Even the quickest glance through the forums or across the faces of the meetup groups reveals that a significant number of NaNoWriMo participants are students either in college or grade school. This may be due in part to their successful Young Writers program. No matter the reason, it is great to see so many students willing to take on such a challenge in the midst of midterms, homework, and extracurriculars.
Briefly, NaNoWriMo participants are committing to write 50k words in the month of November for a piece of writing they have not yet begun. Water for Elephants, by Sara Gruen, is just one of many published books that was written during this challenge.
Planning is crucial for writers who want to come out of the challenge with a story they can actually work around and September is the perfect time to start. It is difficult enough to come up with an idea for a book. Many writers find it useful to scour through lists of writing prompts until something strikes them as having potential. But how do they turn a brief writing prompt into a 50k word story, especially with the added stress of school? Whatever idea or prompt strikes them is then turned into a well-imagined thesis. I've touted the importance of creating an outline before, but even an outline needs a thesis, and so it's with this that our NaNoWriMo prep begins.
What separates a thesis from an idea? An idea is only that initial spark. Maybe you feel the urge to write about a certain character. Maybe you've always been interested in the history of Venice. These are just ideas. A thesis asks the who, what, when, and where questions that are intrinsic to any story. You will know you have a full-fledged thesis when you can answer:
- Who is telling your story,
- Who/what is important to your lead character/s,
- Who is in your story,
- Why they are each important,
- How characters are important to each other,
- What is important/What is at stake to your characters,
- Where/when you story is located
- What is the emotional atmosphere surrounding your story, and
- What sets your story apart from those that would be compared to it?
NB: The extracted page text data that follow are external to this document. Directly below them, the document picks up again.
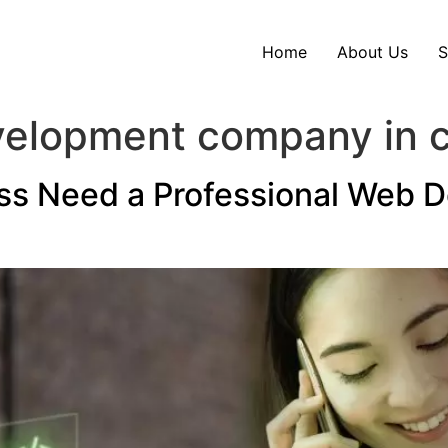
Home
About Us
S
velopment company in 
ss Need a Professional Web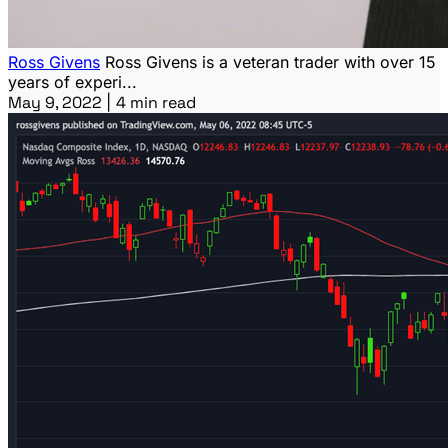
Ross Givens
Ross Givens is a veteran trader with over 15
years of experi...
May 9, 2022
|
4 min read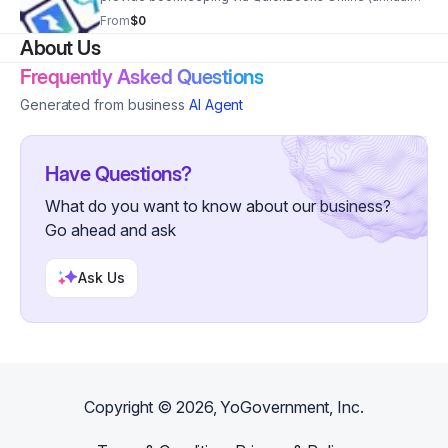
subscription required, separate 1 time fee) for up to 3
From
$0
accounts, with 150 transactions
About Us
Frequently Asked Questions
Generated from business
AI Agent
Have Questions?
What do you want to know about our business?
Go ahead and ask
Ask Us
Copyright ©
2026
, YoGovernment, Inc.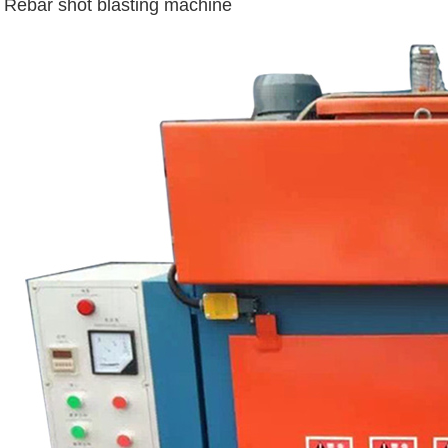
Rebar shot blasting machine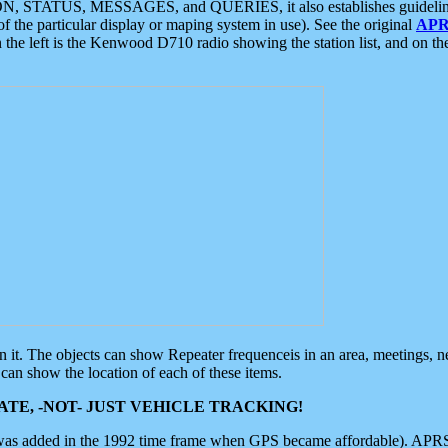
ON, STATUS, MESSAGES, and QUERIES, it also establishes guidelines for
f the particular display or maping system in use). See the original
APR
 the left is the Kenwood D710 radio showing the station list, and on th
 on it. The objects can show Repeater frequenceis in an area, meetings, 
can show the location of each of these items.
TE, -NOT- JUST VEHICLE TRACKING!
 was added in the 1992 time frame when GPS became affordable). APRS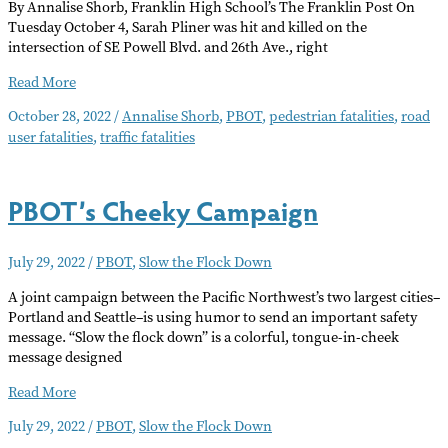
By Annalise Shorb, Franklin High School’s The Franklin Post On
Tuesday October 4, Sarah Pliner was hit and killed on the
intersection of SE Powell Blvd. and 26th Ave., right
Portland
Read More
Sees
October 28, 2022
/
Annalise Shorb
,
PBOT
,
pedestrian fatalities
,
road
Spike
user fatalities
,
traffic fatalities
in
Collision
Fatalities
PBOT’s Cheeky Campaign
July 29, 2022
/
PBOT
,
Slow the Flock Down
A joint campaign between the Pacific Northwest’s two largest cities–
Portland and Seattle–is using humor to send an important safety
message. “Slow the flock down” is a colorful, tongue-in-cheek
message designed
PBOT’s
Read More
Cheeky
July 29, 2022
/
PBOT
,
Slow the Flock Down
Campaign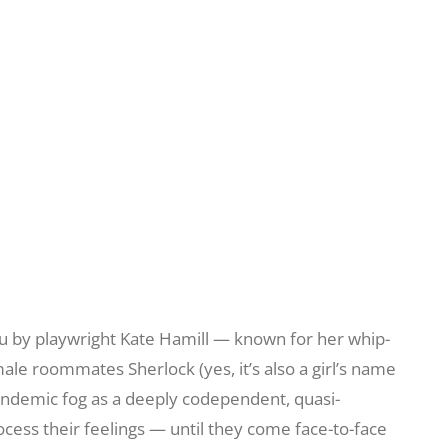
ou by playwright Kate Hamill — known for her whip-
emale roommates Sherlock (yes, it’s also a girl’s name
pandemic fog as a deeply codependent, quasi-
cess their feelings — until they come face-to-face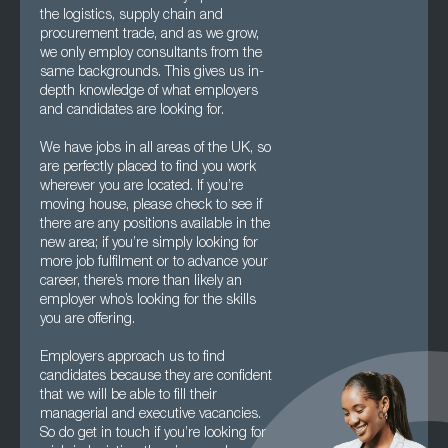
the logistics, supply chain and
procurement trade, and as we grow,
we only employ consultants from the
same backgrounds. This gives us in-
depth knowledge of what employers
and candidates are looking for.
We have jobs in all areas of the UK, so
are perfectly placed to find you work
wherever you are located. If you’re
moving house, please check to see if
there are any positions available in the
new area; if you’re simply looking for
more job fulfilment or to advance your
career, there’s more than likely an
employer who’s looking for the skills
you are offering.
Employers approach us to find
candidates because they are confident
that we will be able to fill their
managerial and executive vacancies.
So do get in touch if you’re looking for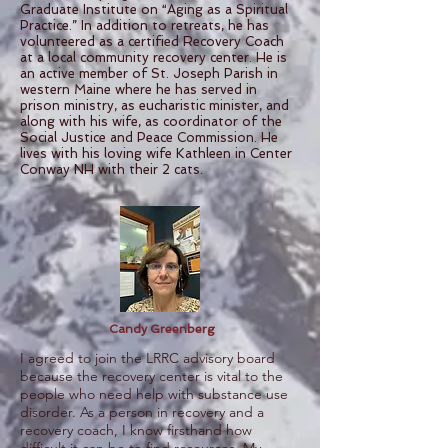
Graduate Institute on “Aging as a Spiritual
Practice.” In addition to retreats, he has
volunteered as a certified Recovery Coach
at a local community recovery center. He is
an active member of St. Joseph Parish in
western Maine where he has served in
prison ministry, as eucharistic minister, and
along with his wife, as coordinator of the
Social Justice and Peace Commission. He
lives with his loving wife Kathleen in Center
Conway NH with their 2 cats.
Candy Greenberg
I agreed to join the LRRC advisory board
because the recovery center is vital to the
people who need help with substance use
disorder. As a person in recovery and a
recovery coach, I know firsthand how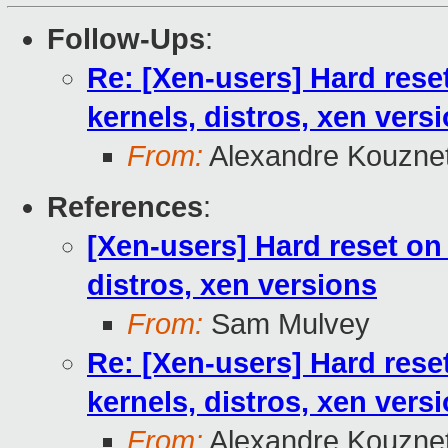
Follow-Ups
:
Re: [Xen-users] Hard rese
kernels, distros, xen vers
From:
Alexandre Kouzne
References
:
[Xen-users] Hard reset on
distros, xen versions
From:
Sam Mulvey
Re: [Xen-users] Hard rese
kernels, distros, xen vers
From:
Alexandre Kouzne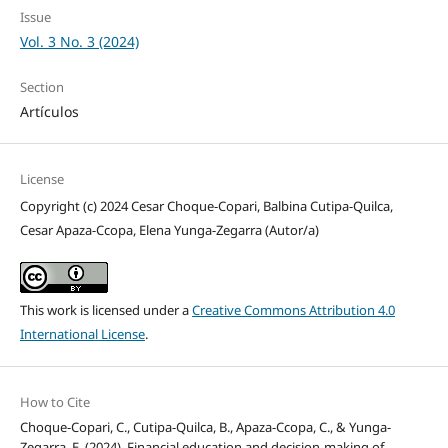
Issue
Vol. 3 No. 3 (2024)
Section
Artículos
License
Copyright (c) 2024 Cesar Choque-Copari, Balbina Cutipa-Quilca,
Cesar Apaza-Ccopa, Elena Yunga-Zegarra (Autor/a)
This work is licensed under a
Creative Commons Attribution 4.0
International License
.
How to Cite
Choque-Copari, C., Cutipa-Quilca, B., Apaza-Ccopa, C., & Yunga-
Zegarra, E. (2024). Financial education and decision-making of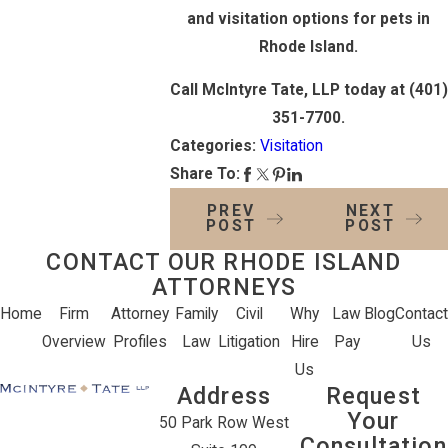
and visitation options for pets in
Rhode Island.
Call McIntyre Tate, LLP today at
(401)
351-7700
.
Categories:
Visitation
Share To:
PREV
NEXT
POST
POST
CONTACT OUR RHODE ISLAND
ATTORNEYS
Home
Firm
Attorney
Family
Civil
Why
Law
Blog
Contact
Overview
Profiles
Law
Litigation
Hire
Pay
Us
Us
Address
Request
Your
50 Park Row West
Consultation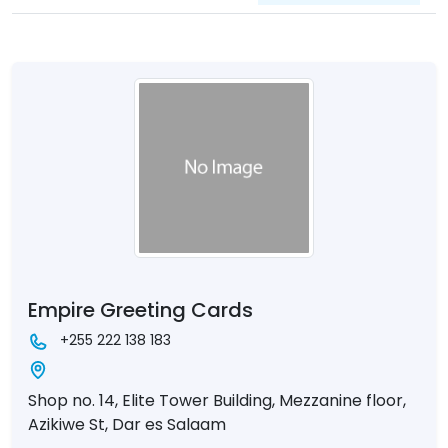
Empire Greeting Cards
+255 222 138 183
Shop no. 14, Elite Tower Building, Mezzanine floor,
Azikiwe St, Dar es Salaam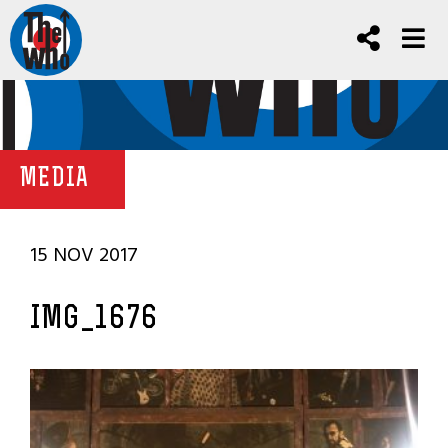
MEDIA
15 NOV 2017
IMG_1676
This is not a complete list, but it will get you started. As you answer these questions, the general thesis for your story will evolve into something substantial and should lead to more questions that need answered.
When you get these questions out of the way, ask more. What if my 19th century Venetian heroin was courtesan? Upon further research, you find out there were two different types of courtesans. What if she was a famous intellectual courtesan? Who sold her? Who bought her? How did her profession hold her back? How was she treated in general society? Research might lead you to Veronica Franco, who might be a decent candidate for her own historical fiction or as a template for a completely fictitious character.
The actual writing for NaNo may begin in November, but set some time aside this month, however little it may be, to ask questions. Browse the web for some writing prompts to get the initial ideas flowing. (Or, feel free to write about a Venetian courtesan.) Soon, you'll not only have a multifaceted thesis, but you'll also have significant points for your outline.